I wonder how Baby’s doing. Is it cold? Or maybe not? I shake. I hope Baby is just fine. Just a few more hours and I’ll get it back.
I should’ve never have left it there.
Baby is a part of me.
It’s already dark when I get back. The red lights that flash at the top of the powerhouse chimney show me the way—I check their position and make my way between the buildings and trees as if I were following the morning star. I’m cold. So cold I feel as if I’ve left my body and my higher self—my soul, or whatever you call that thing that supposedly makes us human—has evaporated, vanishing into the skies. I’ve got to hold on, though, and I cling to my fleshly self—otherwise, I won’t make it to Baby. And I’ve got to make it. People are looking at me strangely, even crossing the street to avoid me. I reel. I’ve got a coat and a thick hat on, and the shawl is over my head.

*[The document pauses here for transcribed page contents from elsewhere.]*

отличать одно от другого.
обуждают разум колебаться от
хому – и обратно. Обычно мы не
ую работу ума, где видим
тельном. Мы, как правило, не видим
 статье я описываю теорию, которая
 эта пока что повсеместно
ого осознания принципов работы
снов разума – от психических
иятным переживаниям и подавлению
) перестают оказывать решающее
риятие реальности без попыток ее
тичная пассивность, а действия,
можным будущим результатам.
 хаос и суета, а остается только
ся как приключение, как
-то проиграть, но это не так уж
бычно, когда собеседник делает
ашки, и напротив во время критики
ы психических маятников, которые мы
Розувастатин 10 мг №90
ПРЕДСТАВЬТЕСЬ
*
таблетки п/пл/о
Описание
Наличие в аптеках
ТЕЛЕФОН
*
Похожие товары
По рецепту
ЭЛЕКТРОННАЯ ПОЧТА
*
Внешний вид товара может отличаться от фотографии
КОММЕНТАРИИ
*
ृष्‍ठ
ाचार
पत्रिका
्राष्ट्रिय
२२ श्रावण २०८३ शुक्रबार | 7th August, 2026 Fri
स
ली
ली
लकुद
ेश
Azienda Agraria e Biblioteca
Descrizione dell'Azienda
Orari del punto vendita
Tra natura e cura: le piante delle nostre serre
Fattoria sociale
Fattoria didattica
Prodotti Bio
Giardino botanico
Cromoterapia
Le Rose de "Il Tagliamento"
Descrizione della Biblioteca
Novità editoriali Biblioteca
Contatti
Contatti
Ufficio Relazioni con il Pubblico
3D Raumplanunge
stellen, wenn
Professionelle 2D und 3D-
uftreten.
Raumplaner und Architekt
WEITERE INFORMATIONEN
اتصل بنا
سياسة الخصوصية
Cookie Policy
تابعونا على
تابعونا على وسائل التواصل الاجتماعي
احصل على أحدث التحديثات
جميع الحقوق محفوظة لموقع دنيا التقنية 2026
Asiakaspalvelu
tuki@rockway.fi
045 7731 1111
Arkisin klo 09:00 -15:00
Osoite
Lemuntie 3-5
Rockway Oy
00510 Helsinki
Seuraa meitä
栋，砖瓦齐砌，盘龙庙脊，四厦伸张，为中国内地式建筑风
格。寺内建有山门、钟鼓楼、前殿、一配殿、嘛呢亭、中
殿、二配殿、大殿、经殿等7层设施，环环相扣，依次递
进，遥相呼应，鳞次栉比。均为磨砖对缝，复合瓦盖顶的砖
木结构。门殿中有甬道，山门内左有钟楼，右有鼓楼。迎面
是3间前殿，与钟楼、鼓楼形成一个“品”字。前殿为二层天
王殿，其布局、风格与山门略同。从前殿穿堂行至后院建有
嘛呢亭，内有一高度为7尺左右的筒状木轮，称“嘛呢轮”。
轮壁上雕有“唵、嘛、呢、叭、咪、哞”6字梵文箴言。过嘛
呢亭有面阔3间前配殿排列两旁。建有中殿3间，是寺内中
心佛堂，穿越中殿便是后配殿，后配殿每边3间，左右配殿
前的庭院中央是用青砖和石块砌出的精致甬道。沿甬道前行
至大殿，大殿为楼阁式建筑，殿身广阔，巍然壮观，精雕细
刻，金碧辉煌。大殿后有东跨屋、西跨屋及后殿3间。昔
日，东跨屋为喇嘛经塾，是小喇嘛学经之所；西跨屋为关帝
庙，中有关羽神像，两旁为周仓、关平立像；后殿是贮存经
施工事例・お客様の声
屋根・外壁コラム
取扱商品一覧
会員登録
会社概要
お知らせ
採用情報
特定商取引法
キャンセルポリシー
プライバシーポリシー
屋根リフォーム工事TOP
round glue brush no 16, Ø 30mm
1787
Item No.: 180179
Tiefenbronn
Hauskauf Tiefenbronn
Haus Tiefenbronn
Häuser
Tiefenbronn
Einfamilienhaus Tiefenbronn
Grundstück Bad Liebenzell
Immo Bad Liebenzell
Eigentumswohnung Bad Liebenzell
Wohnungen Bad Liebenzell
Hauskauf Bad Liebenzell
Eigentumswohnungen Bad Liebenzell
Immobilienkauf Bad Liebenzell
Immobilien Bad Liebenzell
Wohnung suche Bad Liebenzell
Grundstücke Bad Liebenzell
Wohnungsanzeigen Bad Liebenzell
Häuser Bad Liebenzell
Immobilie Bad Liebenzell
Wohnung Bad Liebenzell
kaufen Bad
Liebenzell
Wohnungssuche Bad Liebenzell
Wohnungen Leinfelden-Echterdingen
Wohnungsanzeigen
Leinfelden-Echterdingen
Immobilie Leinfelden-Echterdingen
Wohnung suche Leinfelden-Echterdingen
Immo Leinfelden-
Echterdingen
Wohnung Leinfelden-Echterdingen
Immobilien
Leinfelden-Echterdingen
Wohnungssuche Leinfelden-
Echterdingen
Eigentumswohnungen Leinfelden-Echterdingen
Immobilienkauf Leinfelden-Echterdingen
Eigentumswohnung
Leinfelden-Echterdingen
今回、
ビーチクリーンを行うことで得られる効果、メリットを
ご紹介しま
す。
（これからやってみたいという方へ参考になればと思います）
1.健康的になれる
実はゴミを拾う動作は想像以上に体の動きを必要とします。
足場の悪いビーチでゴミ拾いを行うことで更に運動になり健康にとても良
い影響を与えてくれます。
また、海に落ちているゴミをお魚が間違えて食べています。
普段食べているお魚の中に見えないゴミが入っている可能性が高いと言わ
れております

I look suspicious, maybe dangerous. Baby’s not afraid of strange-looking people, though—she just gets curious. But adults get worried.
“Cowards!” Baby says.
I finally arrive and see Baby in the window. The light inside is almost orange, and Baby’s dark hair stands up, electrified, and it’s carrying something in its hands—a toy, I think. I can’t be sure—the red flashes that guided me here are reflecting in the window now, obscuring the object. I smile—it’s fine. Baby’s okay.
I enter, but before I can even call out, Baby peeks into the hall.
“I knew it was you!” it cries out and run towards me, jumps, puts its arms around me, climbs me, its long legs embracing my waist. “I missed you!” it says.
I feel the warmth. It starts inside my heart, as a small hot spot. Later it grows bigger and bigger—bigger than me, or the room that we’re in, or the city. Bigger than the country or the continent. Shining and warm.